Family & Relationships Friends & Friendship

Relationship Problems And The In-laws

Both partners in a relationship are usually in touch with their own parents, and although this is usually a great support for them, it can sometimes cause difficulties. Relationship problems may arise where, say the parents of Partner A do not approve of their son/daughter's partner, and conflict arises.

The dilemma that Partner A has is to keep both relationships going without losing either his/her parents or his/her partner. It may take quite a lot of skill to balance this situation, for example not challenging either the partner or the parents too heavily when they express their opinion of the other, and managing to keep the peace at times when the two antagonistic parties meet.

Christmas and birthdays may be a particularly tense time for partners in this position. One trap to avoid is talking negatively about one party to the other, because a kind of amplification process may build up, in which the person being talked to begins to sense that they can win the battle and detach the partner from the other party.

If you are forced to make a decision between partner and parents, this can be difficult, and your decision will have to depend on how much is at stake (e.g. the welfare of your children) and on how much you value your partner and your parents.

Other relationship problems with families of origin (in-laws) is when Partner A's parents want to be a controlling influence in the relationship, especially where the rearing of children is involved. Their advice may be very good, but when Partner B (often the male in this situation) is bypassed in making important decisions about the children, for example about education or religion, he may feel neglected and resent it.

This situation may arise especially when children are very young, and their mother is insecure about parenting. The father may feel really out of touch, and either becomes a non-participant parent or fights for his parental influence, with negative consequences for the relationship.

The answer, as is often the case, is for both partners to act as a team, to consult each other as much as possible and to discuss Partner A's mother's advice together before deciding whether to follow it.

Case example

Liam (45) is married to Siobhan (42) and. they have two boys, aged 10 and 8. Liam's mother, who has not worked outside the home, used to be very close to Siobhan, meeting her regularly to take the children out, and giving the children presents. There was a serious argument, however, between her and Siobhan, and Siobhan has now refused to see Liam's mother without Liam being present. The mother is very upset by this, and puts pressure on Liam to arrange meetings with Siobhan and the children.

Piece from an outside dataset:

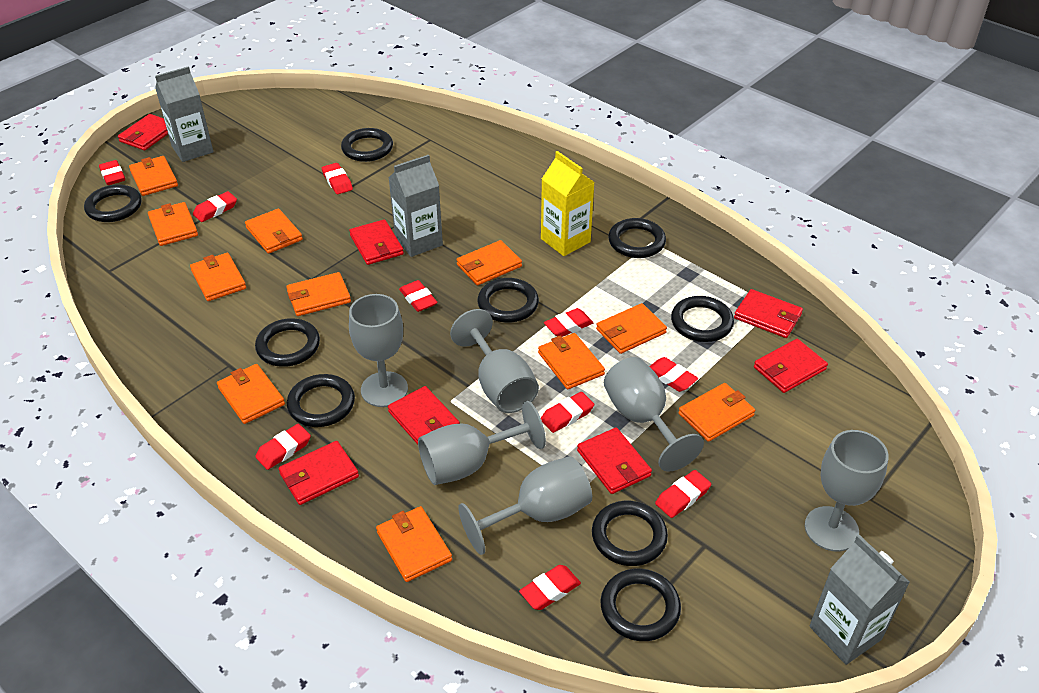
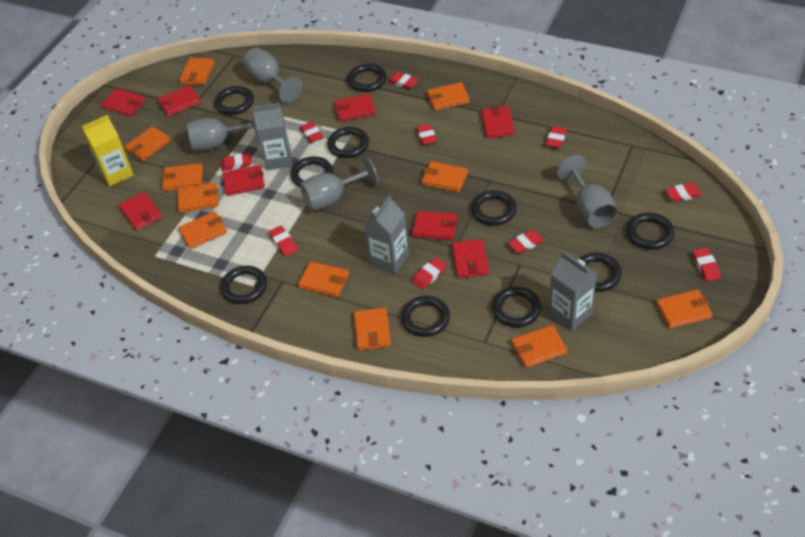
black ring: 9 -> 10
grey goblet: 6 -> 4
red wallet: 7 -> 8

In therapy the couple agreed that it would be sensible for Liam to see his mother alone on a regular basis, and to arrange frequent family meetings including her, himself, his wife and children.

The mother was not completely satisfied by this arrangement, but accepted it, and at the eldest son's first communion there was a pleasant family gathering with all attending. The important thing in this case is that the couple worked out their strategy and then put it into practice with Liam's mother and the children.